Building bioinformatic tools for massive repurposing of multi-omic data in the Sequence Read Archive
There are currently millions of sequencing experiments generated from various research groups. Each study often offers a pre-processed -omic matrix as a supplementary table in the manuscript or is deposited to public data repositories. The pre-processed -omic data is essential to the research community to derive -omic based statistical and machine learning predictive models which can be useful for understanding biological features. While the analysis-ready pre-processed -omic data minimizes the prerequisite of high-performance computing and data processing knowledge for researchers, the lack of consistency in these submitted preprocessed data and their associated metadata pose a challenge towards secondary data analysis.
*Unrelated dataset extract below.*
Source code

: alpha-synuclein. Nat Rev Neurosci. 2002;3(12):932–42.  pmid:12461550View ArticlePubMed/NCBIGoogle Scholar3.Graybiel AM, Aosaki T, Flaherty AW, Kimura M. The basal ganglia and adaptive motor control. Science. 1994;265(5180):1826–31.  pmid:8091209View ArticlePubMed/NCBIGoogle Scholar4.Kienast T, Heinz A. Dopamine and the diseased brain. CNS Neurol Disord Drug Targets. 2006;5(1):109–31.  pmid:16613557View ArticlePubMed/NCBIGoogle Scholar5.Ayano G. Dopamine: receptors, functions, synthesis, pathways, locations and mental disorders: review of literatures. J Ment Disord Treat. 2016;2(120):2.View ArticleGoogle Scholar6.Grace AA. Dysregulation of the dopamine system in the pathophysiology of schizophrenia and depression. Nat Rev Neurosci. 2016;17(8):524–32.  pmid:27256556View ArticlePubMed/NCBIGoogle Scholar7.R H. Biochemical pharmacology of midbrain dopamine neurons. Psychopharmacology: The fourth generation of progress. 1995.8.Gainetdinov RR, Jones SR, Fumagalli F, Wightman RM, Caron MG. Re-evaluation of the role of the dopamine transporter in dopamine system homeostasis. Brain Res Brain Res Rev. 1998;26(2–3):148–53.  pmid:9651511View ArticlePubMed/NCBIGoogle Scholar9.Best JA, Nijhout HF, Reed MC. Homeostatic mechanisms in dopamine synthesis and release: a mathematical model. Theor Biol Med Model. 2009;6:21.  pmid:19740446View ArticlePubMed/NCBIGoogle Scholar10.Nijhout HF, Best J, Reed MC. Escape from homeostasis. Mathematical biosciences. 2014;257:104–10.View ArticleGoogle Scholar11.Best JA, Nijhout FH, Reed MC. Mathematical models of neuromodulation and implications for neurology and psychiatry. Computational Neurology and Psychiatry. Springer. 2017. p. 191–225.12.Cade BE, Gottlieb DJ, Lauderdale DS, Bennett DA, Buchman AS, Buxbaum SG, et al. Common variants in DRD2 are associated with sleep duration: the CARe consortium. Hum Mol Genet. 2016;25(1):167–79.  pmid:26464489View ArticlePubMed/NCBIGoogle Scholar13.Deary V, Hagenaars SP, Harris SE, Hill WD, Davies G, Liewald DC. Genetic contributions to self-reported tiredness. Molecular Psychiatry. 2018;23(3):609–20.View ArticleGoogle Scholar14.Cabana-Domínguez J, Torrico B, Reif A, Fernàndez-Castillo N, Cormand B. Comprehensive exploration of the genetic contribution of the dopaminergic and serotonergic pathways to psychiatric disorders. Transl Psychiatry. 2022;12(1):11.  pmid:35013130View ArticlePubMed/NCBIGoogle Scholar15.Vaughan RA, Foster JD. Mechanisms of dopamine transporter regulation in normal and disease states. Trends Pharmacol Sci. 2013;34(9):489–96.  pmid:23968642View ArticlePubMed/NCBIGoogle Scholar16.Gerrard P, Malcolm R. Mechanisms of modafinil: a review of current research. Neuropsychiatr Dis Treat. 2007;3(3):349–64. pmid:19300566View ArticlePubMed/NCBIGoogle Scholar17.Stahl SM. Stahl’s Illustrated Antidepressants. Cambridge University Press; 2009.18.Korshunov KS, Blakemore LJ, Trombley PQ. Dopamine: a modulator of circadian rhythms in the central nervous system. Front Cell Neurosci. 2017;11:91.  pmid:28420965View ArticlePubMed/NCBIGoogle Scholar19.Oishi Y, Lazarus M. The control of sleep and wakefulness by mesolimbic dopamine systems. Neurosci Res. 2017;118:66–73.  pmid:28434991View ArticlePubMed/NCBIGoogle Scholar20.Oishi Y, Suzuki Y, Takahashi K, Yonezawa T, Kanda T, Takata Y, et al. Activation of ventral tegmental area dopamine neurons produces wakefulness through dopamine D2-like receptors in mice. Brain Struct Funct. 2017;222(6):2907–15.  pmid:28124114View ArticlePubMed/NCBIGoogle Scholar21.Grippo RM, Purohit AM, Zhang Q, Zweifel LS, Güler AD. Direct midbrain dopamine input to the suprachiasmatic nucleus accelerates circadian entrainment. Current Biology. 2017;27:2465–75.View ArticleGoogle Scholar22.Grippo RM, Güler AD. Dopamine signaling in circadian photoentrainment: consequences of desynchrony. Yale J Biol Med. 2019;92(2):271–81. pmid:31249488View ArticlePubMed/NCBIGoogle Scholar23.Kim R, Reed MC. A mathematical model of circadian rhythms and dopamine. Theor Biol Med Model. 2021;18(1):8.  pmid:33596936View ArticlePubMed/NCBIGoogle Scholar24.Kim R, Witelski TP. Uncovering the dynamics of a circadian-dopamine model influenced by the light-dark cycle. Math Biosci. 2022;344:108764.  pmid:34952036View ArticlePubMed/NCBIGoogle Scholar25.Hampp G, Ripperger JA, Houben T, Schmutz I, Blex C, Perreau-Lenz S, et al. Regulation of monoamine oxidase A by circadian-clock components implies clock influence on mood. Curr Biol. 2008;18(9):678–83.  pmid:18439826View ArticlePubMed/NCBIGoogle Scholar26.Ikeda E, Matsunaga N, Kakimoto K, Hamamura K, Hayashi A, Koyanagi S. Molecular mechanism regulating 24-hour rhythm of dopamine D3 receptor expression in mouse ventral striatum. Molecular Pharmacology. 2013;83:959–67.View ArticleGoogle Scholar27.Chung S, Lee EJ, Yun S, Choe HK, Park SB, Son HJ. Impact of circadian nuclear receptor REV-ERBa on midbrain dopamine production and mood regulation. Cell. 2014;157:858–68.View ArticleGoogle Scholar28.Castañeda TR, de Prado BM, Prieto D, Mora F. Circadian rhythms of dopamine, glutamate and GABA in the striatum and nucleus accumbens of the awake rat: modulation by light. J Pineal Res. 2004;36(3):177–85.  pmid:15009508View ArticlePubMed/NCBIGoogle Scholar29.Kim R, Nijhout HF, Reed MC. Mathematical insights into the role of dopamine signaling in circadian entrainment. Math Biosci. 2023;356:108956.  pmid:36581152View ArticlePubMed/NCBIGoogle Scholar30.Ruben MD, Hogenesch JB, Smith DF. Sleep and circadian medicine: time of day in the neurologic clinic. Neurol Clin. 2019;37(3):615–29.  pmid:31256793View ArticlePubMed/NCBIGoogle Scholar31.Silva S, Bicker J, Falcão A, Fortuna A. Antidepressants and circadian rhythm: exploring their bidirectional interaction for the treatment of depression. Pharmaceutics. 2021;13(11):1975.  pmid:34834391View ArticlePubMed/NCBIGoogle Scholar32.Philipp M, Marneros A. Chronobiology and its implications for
Towards the goal of tackling this challenge, the first chapter of the thesis evaluates the possibility of reprocessing and extracting the allelic read counts from over 250,000 sequencing experiments and 10,000 public studies in the SRA, which is useful towards identifying novel variant associations and evaluating the allele-specific expression. The second chapter assesses the possibility of constructing an online platform in which the research community can smoothly to go from data querying to analysis without any programming background. The third chapter tackles the metadata aspect of the SRA by evaluating the possibility of recognizing the biomedical entities in the metadata without expert curation. Through repurposing the vast amount of submitter-based biospecimen annotations, we can train a deep-learning-based model to evaluate the relationships between various annotations. In summary, this dissertation builds the foundation towards automating the process of -omic data association with metadata.